Open Season's owner Thomas Bscher is known for his prowess behind the wheel of fast cars, but today he proved equally adept at steering his Wally 107 in the light breezes of the Costa Smeralda to victory in both of today’s windward-leeward races. With three-time Olympic Champion Jochen Schümann calling tactics, Open Season’s early advantage is going to be a tough challenge for the other Wallys to overcome, although defending champion Lindsay Owen-Jones will be as determined as anyone to beat Bscher’s crack crew.

Owen-Jones shares Bscher’s passion for motor racing, and both owners are long-standing members of the Wally family. After scores of 3,2, Owen-Jones’s 100ft WallyCento lies in second overall and he is determined to do better during the rest of the week. A change of course tomorrow could bring a change in fortunes. At least that’s what Owen-Jones will be hoping. His two previous yachts - Magic Carpet and Magic Carpet Squared - are the most successful in the 20-year history of the Wally racing circuit. Indeed the 1997-vintage Magic Carpet, a 77-footer now known as J One, sits on equal points with scores of 2,3 from today, a testament to the longevity of this German Frers design and of current owner Jean Charles Decaux’s ability to get the best out of this perennial performer.
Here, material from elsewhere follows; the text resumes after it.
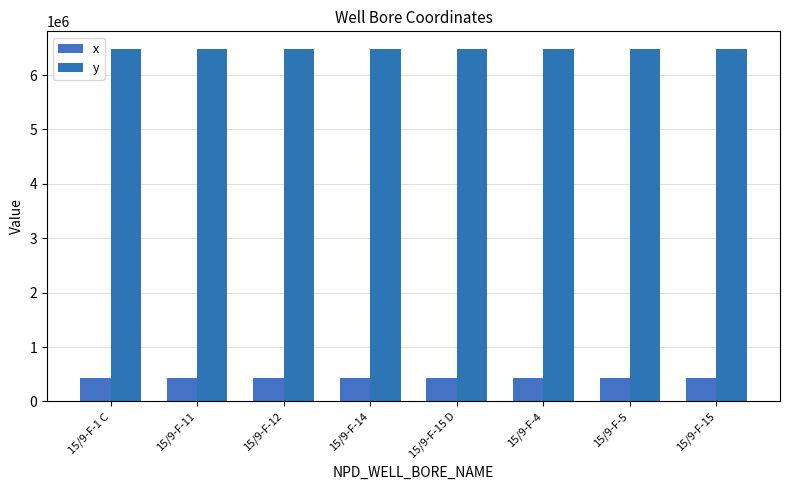

The y series shows 6479076.2 at 15/9-F-15 D. True or false?

True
The boat that launched the Wally revolution, the one that is widely credited with transforming the look of the modern cruiser/racer, is Genie of the Lamp, a 79-footer built in 1995. Twenty years ago, Genie’s sleek aesthetic was light-years ahead of her time. Genie’s owner for the past eight years, Prince Charles di Borbone des Deux Siciles, was delighted to be helming his family yacht at the Maxi Yacht Rolex Cup - even if he wished for a better result on the scoreboard. “Genie is a very pleasant boat to helm and after 20 years she is still timeless and able to be competitive. But I haven't done much racing this season and what I've seen is that the level has risen. If you step away from the group even for a little bit, it's hard to catch up!”
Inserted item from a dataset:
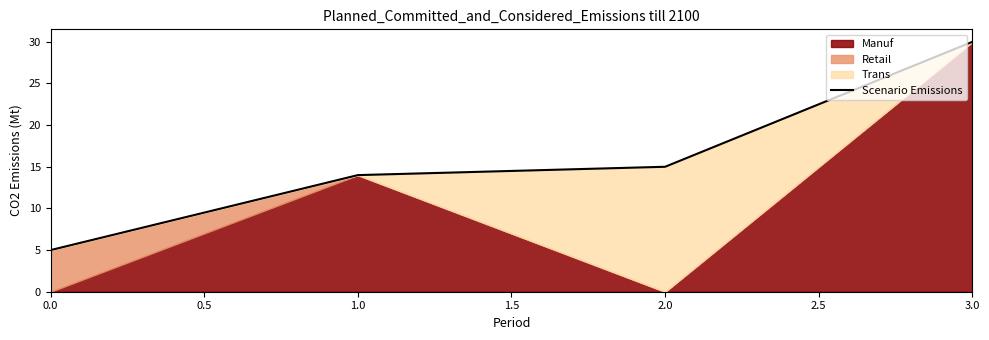

True or false: Scenario Emissions has more than 1 points higher than both neighbors.

False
What Wally’s founder, Luca Bassani saw 20 years ago, was that yacht design was too much enslaved by the demands of racing rules of the time. “The racing rules might be good or bad, but for sure they limited the development of boats, they limited the use of new technologies and materials, just because that was the tradition. All the boats were following those rules, and for me, that was wrong. Today at the Maxi Yacht Rolex Cup we can see boats, not only like the Wallys, but like Comanche for example which are moving forward the rules and the performance of the boats - and the fun of the owners.”